Public action: making things visible or catching the attention?

I’ve been meaning to write down some thoughts provoked in particular by the workshop on Security and its Publics that I attended in Ottawa back in September, but other things have been in the way – including another workshop on Rethinking the Public, this time in Bloemfontein, which partly confirmed some of these thoughts even though it wasn’t limited to the security theme.  

Both events confirmed for me that there seems to be an almost automatic tendency for discussions of publicness to devolve into discussions of ‘the Public’, as if the main thing at stake was the status of a sociological entity, equivalent to a group, or a people, or a nation. Thought of like this, of course, ‘the Public’ is always either found wanting (not interested enough in the things they should be), or is being misled. This tendency to think of publicness in terms of a substantive subject is, perhaps, only compounded by the current interest in insisting that publics need to be theorised as ‘material’ or ‘materialised’. This just threatens to compound the problem of thinking of publicness in overly substantive terms, rather than as a weird, queer, perhaps magical quality that requires an account of action not substances.

Job
Summarize the post on publicness in two sentences. The data after this point is separate material, unrelated to the post on publicness.

Source material
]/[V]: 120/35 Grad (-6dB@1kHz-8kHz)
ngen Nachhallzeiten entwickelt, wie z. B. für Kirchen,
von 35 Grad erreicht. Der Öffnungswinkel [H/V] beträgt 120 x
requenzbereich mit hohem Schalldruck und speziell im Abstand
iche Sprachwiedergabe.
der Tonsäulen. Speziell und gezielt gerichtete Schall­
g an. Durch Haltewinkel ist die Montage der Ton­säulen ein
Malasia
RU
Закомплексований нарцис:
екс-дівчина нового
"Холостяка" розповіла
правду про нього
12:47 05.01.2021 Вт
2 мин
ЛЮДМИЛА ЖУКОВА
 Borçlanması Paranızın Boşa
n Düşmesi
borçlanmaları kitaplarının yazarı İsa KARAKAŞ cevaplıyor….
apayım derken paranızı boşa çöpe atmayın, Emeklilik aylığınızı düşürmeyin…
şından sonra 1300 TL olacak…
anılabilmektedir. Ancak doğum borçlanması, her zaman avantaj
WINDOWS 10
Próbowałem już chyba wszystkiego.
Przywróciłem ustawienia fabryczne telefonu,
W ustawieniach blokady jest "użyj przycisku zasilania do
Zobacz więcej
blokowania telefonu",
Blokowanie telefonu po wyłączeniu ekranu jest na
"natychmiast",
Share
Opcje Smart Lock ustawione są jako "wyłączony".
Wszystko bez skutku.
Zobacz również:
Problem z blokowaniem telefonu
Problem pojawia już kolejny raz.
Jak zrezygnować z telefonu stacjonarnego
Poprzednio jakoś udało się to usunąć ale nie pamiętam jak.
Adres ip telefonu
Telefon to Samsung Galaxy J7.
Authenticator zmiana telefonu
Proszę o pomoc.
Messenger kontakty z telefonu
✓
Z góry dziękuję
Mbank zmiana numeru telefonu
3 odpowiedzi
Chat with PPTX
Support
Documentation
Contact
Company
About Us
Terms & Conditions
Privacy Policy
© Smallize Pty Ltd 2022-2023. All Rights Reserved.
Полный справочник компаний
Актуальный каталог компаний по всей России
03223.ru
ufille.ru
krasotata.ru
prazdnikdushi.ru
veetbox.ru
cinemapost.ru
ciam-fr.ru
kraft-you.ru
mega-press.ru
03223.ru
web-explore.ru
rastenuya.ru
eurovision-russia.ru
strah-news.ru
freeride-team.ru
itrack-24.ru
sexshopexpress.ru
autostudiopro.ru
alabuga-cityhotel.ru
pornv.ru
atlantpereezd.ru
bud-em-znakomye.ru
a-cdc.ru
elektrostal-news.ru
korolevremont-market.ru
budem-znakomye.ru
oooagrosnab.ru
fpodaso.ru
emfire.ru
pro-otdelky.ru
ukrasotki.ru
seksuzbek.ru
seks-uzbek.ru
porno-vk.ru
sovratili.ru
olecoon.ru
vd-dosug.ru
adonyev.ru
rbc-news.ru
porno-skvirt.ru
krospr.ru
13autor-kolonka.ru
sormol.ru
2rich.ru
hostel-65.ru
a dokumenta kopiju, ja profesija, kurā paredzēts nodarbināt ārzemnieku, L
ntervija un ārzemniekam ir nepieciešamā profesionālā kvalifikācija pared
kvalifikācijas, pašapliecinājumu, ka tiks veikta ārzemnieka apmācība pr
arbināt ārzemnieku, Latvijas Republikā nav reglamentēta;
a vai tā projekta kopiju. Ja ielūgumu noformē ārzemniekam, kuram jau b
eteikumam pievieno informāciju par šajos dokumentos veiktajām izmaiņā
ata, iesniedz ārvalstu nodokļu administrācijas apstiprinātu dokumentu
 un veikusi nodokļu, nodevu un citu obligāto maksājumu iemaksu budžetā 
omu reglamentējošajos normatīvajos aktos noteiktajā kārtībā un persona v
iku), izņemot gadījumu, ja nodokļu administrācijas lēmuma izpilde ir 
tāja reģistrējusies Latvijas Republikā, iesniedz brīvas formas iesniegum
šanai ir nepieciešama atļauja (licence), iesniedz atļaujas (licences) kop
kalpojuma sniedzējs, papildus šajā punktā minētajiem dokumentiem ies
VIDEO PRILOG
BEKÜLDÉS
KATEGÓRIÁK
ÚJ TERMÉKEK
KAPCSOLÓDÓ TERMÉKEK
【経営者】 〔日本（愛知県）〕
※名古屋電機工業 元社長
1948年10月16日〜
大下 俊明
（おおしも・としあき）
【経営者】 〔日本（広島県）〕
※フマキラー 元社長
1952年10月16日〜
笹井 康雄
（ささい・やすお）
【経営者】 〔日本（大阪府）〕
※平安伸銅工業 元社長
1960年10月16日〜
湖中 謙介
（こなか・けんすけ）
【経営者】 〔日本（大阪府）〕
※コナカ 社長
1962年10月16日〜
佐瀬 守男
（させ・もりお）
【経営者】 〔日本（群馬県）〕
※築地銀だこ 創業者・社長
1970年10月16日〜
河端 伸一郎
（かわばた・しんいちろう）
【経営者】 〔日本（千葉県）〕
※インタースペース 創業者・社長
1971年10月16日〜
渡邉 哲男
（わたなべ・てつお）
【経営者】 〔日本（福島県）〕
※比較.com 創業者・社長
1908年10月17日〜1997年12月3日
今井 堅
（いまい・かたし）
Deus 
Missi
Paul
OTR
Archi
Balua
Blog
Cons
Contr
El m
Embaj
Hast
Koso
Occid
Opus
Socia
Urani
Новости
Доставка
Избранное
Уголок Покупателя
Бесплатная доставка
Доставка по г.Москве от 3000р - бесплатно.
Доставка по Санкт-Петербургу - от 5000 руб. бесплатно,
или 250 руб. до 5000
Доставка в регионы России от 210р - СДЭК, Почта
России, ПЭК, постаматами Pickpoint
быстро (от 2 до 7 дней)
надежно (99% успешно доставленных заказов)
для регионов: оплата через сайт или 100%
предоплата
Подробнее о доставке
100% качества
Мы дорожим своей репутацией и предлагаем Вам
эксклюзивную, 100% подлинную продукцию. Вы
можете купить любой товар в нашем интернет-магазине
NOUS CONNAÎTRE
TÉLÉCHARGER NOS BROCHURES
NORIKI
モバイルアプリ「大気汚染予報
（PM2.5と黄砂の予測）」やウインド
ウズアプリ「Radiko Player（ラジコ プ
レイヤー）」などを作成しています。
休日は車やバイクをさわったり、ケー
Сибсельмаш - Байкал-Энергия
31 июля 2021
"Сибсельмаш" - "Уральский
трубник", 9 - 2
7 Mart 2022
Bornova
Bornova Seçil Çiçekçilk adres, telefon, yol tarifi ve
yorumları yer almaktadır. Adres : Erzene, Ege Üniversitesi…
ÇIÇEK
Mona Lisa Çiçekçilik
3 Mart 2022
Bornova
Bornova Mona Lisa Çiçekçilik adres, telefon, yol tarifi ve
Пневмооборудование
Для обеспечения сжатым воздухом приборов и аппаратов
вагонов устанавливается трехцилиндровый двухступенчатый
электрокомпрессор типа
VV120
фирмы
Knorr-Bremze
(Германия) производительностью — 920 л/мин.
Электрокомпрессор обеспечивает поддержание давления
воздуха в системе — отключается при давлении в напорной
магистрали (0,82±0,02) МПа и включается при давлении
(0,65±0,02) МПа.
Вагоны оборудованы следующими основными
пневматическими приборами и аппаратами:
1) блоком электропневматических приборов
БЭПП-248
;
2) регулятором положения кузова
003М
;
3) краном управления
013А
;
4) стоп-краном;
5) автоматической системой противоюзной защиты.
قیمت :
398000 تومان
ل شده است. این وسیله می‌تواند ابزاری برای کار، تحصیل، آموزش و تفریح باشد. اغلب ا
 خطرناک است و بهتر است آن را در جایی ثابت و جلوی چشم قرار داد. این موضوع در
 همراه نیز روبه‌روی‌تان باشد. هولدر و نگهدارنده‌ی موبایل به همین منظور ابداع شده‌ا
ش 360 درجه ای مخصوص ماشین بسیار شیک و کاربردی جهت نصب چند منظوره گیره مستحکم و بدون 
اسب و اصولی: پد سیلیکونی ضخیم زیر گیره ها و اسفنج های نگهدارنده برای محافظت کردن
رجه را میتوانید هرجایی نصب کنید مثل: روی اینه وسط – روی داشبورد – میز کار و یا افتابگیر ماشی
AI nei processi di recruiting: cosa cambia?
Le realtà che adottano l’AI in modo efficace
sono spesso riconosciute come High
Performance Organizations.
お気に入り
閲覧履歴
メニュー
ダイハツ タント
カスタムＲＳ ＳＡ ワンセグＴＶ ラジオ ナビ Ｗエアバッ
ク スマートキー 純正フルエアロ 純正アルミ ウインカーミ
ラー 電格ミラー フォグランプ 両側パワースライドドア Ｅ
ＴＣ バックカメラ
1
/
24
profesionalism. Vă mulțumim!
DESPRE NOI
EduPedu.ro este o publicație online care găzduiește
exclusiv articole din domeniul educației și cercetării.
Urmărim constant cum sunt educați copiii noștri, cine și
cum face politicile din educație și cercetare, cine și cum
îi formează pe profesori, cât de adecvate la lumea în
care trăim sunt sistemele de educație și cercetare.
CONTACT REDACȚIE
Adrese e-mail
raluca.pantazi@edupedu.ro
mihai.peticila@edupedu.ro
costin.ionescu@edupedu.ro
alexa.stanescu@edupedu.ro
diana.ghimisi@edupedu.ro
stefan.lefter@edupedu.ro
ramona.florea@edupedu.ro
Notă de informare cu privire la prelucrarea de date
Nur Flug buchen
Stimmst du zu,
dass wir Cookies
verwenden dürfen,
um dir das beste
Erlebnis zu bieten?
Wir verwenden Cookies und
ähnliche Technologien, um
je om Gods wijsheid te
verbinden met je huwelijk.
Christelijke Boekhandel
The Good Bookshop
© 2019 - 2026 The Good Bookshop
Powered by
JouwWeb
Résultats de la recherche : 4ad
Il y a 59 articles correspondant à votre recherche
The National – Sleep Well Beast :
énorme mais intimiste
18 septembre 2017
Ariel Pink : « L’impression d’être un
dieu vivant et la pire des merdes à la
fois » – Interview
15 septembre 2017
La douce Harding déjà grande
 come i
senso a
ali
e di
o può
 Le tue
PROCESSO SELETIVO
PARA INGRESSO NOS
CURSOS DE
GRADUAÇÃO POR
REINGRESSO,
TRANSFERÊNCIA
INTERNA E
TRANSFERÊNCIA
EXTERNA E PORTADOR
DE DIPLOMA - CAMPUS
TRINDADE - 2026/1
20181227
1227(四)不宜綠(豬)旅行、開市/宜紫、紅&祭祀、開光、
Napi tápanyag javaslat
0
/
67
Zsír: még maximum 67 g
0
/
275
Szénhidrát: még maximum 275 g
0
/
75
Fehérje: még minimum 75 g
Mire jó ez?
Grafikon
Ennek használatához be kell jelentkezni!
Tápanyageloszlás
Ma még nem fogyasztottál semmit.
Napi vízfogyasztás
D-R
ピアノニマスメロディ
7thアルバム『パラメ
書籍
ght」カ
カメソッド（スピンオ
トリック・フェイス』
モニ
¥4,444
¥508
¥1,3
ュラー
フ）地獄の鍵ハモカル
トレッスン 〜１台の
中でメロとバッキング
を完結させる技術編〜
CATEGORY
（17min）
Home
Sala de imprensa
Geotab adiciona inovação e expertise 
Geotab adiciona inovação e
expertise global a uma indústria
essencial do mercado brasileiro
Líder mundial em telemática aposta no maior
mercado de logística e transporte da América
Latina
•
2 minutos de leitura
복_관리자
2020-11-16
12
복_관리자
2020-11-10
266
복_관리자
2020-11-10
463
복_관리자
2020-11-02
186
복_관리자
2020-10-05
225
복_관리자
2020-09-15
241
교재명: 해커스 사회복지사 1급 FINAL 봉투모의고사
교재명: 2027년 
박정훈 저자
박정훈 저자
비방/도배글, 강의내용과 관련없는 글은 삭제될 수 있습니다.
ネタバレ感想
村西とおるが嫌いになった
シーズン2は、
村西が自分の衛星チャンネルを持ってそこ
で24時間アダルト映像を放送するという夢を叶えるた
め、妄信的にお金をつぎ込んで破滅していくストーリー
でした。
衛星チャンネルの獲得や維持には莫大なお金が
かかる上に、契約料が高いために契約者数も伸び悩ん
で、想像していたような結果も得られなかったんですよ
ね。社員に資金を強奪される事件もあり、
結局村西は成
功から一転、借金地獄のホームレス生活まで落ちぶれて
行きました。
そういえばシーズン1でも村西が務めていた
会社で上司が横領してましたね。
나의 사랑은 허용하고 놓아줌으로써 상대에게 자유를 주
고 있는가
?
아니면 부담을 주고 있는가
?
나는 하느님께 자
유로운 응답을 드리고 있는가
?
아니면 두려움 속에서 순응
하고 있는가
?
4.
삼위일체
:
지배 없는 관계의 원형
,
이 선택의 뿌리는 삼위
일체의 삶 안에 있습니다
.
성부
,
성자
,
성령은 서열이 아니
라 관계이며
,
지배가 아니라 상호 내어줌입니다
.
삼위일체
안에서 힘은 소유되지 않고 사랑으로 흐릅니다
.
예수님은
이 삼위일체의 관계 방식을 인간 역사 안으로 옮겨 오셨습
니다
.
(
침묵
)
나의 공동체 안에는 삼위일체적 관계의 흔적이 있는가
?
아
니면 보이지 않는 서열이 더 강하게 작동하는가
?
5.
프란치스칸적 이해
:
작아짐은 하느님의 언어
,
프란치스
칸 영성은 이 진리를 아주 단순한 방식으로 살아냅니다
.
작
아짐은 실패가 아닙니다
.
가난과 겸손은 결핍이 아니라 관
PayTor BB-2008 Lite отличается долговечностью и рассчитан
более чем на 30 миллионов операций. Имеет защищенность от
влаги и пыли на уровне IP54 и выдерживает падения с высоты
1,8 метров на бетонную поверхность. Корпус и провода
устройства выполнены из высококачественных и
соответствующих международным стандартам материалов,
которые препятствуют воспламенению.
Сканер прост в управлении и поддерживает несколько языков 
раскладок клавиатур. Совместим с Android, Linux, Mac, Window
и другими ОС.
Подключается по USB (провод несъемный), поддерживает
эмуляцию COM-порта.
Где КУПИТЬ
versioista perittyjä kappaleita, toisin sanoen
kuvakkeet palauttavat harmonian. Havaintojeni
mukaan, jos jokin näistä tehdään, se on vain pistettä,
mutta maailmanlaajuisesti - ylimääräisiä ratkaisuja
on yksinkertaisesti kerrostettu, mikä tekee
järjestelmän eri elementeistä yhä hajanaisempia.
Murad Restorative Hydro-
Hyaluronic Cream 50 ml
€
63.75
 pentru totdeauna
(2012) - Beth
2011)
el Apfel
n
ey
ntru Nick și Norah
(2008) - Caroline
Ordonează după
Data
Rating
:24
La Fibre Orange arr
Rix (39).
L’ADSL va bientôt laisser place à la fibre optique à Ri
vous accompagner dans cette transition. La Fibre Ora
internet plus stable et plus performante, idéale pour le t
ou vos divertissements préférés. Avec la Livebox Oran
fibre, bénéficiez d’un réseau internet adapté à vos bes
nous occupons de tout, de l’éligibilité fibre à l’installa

Result of the exercise
Workshops on Security and its Publics in Ottawa and on Rethinking the Public in Bloemfontein confirmed for the writer an almost automatic tendency for discussions of publicness to turn into discussions of "the Public" as a sociological entity, which is then always either found wanting or seen as misled. The current insistence on theorizing publics as material threatens to compound this overly substantive view, when publicness should instead be treated as a quality that requires an account of action rather than substances.